As Isabel is sometimes regarded as ‘disruptive’, we thought that an overview of “who” uses Isabel and “when” would be helpful to both current and future Isabel users to understand how it can often make a major significant impact in patient outcomes with no negative impact on workflows. This is the first in a series of three blog posts. Below is a synopsis of “who” uses Isabel followed by instances of “when” they use it. We thought the best way to illustrate this would be to provide some actual cases. The series will look at the ambulatory, emergency and inpatient settings. Today’s blog post will cover some cases that came from the ambulatory setting and how diagnostic decision support (DDS) helped them.
Isabel is currently mainly used by:
- Physicians and PA’s in ED’s, hospitals, urgent care clinics and Physician practices
- Nurse Practitioners
- Medical Schools
- Residency Programs
- Nursing Schools
- Legal and risk management teams
When do clinicians use Isabel?
- On patients with whom there is a diagnostic doubt or question
- Patients returning with same symptoms and not improving
- Referral assistance
- To get access to referential information through the knowledge page at POC
- Training/Education- Improving diagnosis skills
- Risk Management reviews
- Resident Reports
Presentation: 18 year old male from Michigan with a 4 year history of:
- Recurring fever
- Persistent joint pain
Story : The symptoms began when the patient was 14 years old. At that time, a diagnosis of Ankylosing Spondylitis was made with a referral to a Rheumatologist. The patient was treated for four years with minimal response. Treatment included expensive drugs, (Humera) and physical therapy costing over $25,000/year. The patient returned to his primary care provider who at this point had begun using Isabel and decided to run the case through the diagnostic decision support tool.
How Isabel helped: They entered this case into Isabel and saw that Ankylosing Spondylitis presented, but a long way down the list. In fact, it presented at #18. See figure 1. As they reviewed the checklist of diagnoses they saw a diagnosis they had not previously considered - Lyme Disease. It was close to the top and they decided to work the patient up for this. See figure 2. Lyme’s is a disease they had not previously been considered as this patient did not live in an area where Lyme’s is prevalent. However, after asking a few more pointed questions the patient recalled a school hiking trip years ago where he could have been exposed to ticks.
Outcome: The patient was diagnosed with Lyme’s disease and responded well to a 4 week treatment plan. The patient called the family practitioner after the appropriate 4 week treatment reporting that he was now able to ride his bike for 6 miles and spend an hour batting balls – activities he hadn’t been able to do for the last 4 years.

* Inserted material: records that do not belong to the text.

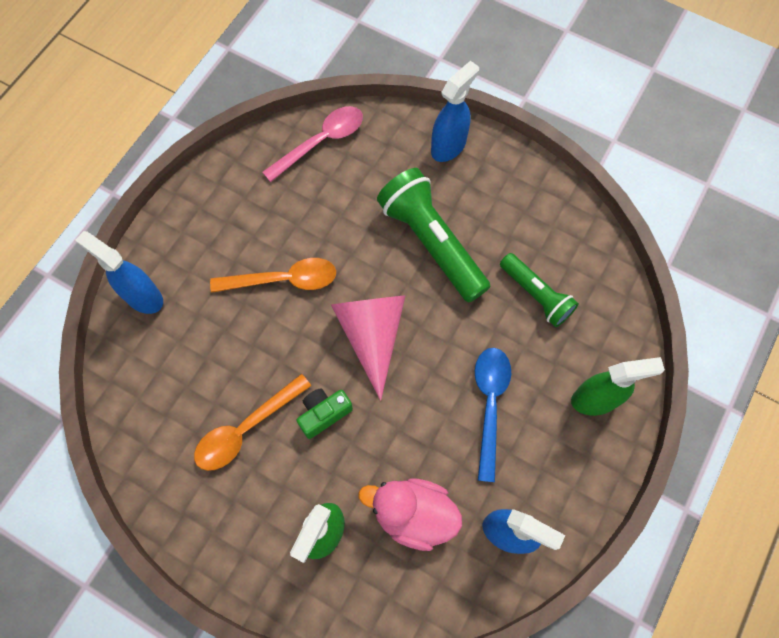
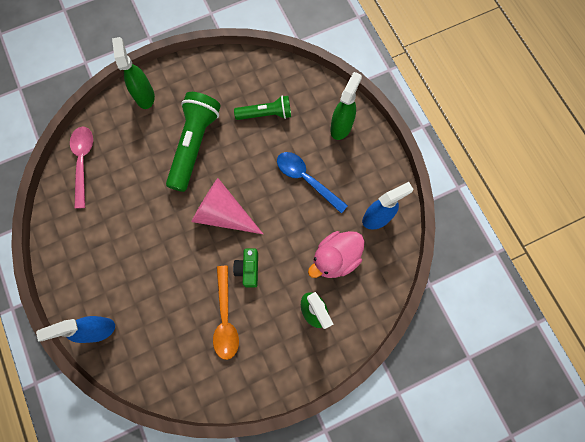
camera: 55 degrees left, 5 degrees up
orange spoon [210,258,336,293] -> none
green flashlight [377,168,490,302] -> green flashlight turned 105 degrees clockwise [166,92,221,192]
blue spray bottle [431,61,479,162] -> green spray bottle [112,37,155,109]

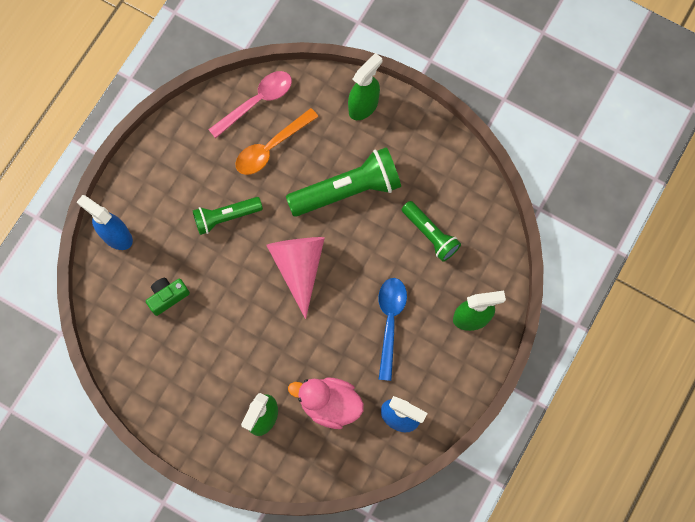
camera: 55 degrees right, 0 degrees up
orange spoon [213,266,239,360] -> orange spoon moved to [235,108,318,175]
green camera [233,248,258,288] -> green camera moved to [146,278,190,316]
none -> green flashlight [192,197,263,235]

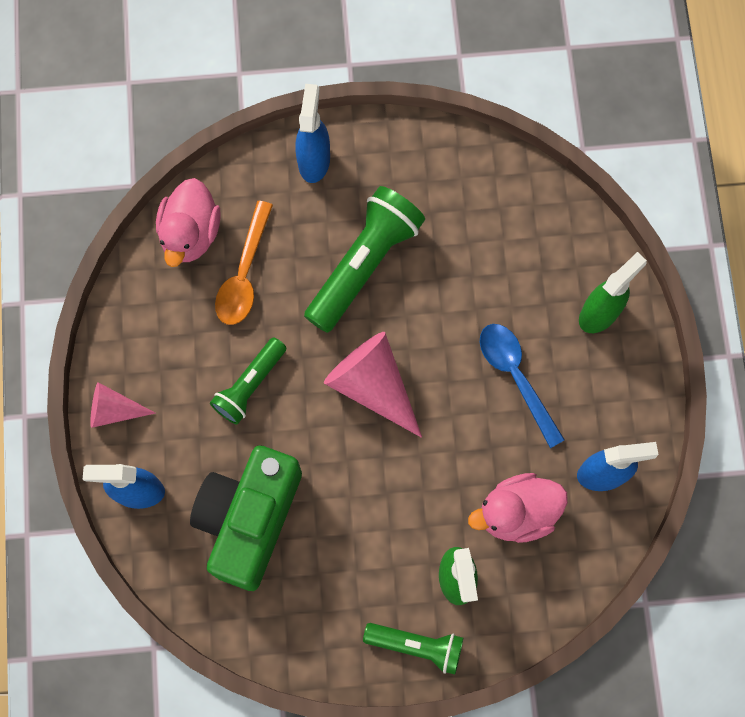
camera: 35 degrees left, 0 degrees up
green camera [146,278,190,316] -> green camera [190,445,302,591], size x2.31
pink spoon [208,71,292,138] -> pink duck [156,178,221,267]
green spray bottle [348,53,382,120] -> blue spray bottle [295,84,330,183]
green flashlight [402,201,461,262] -> green flashlight moved to [363,623,463,675]
none -> pink cone [90,382,156,428]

Conclusion: In this case Isabel helped the primary care physician broaden their differential diagnosis by providing alternatives and prompted him to ask different questions.
You can watch the physician talking about this case from this link http://www.isabelhealthcare.com/home/lakewood_video.
Presentation: A 28 years old female presents with a long history of:
- abdominal pain
- weight loss
- altered bowel habits
- signs of sepsis
Story: The patient had seen multiple practitioners without resolution. During a visit with her OBGYN she explained the long standing problem. This clinician decided to use Isabel in order to see if any “not already considered” diagnoses came up. With the clinical features entered, a rare parasitic diagnosis came up that tweaked the attention of the provider.
How Isabel helped: Based on the Isabel checklist, the clinician asked more questions and was able to determine that his patient had travelled to a region of the United States 10 years earlier where she was most likely exposed to the parasite responsible for this rare disease which often lies dormant in the liver for 10 years.
Outcome: Tests were done and the diagnosis of Strongyloidiasis was made. With the proper treatment the patient felt much better after years of suffering with the symptoms described.
Conclusion: Isabel broadened the differential diagnosis and alerted the provider to a rare diagnosis again providing a direction for more pointed questions in order to determine the correct diagnosis.
In both of these cases we see how the physicians were faced with patients that had been complaining for years of their symptoms and had not responded to treatment. At a stage when many would give up on these patients, Isabel enabled these non-specialized physicians to broaden their differential diagnosis and consider, what may initially have appeared as real ‘zebra’ diagnoses, appropriately.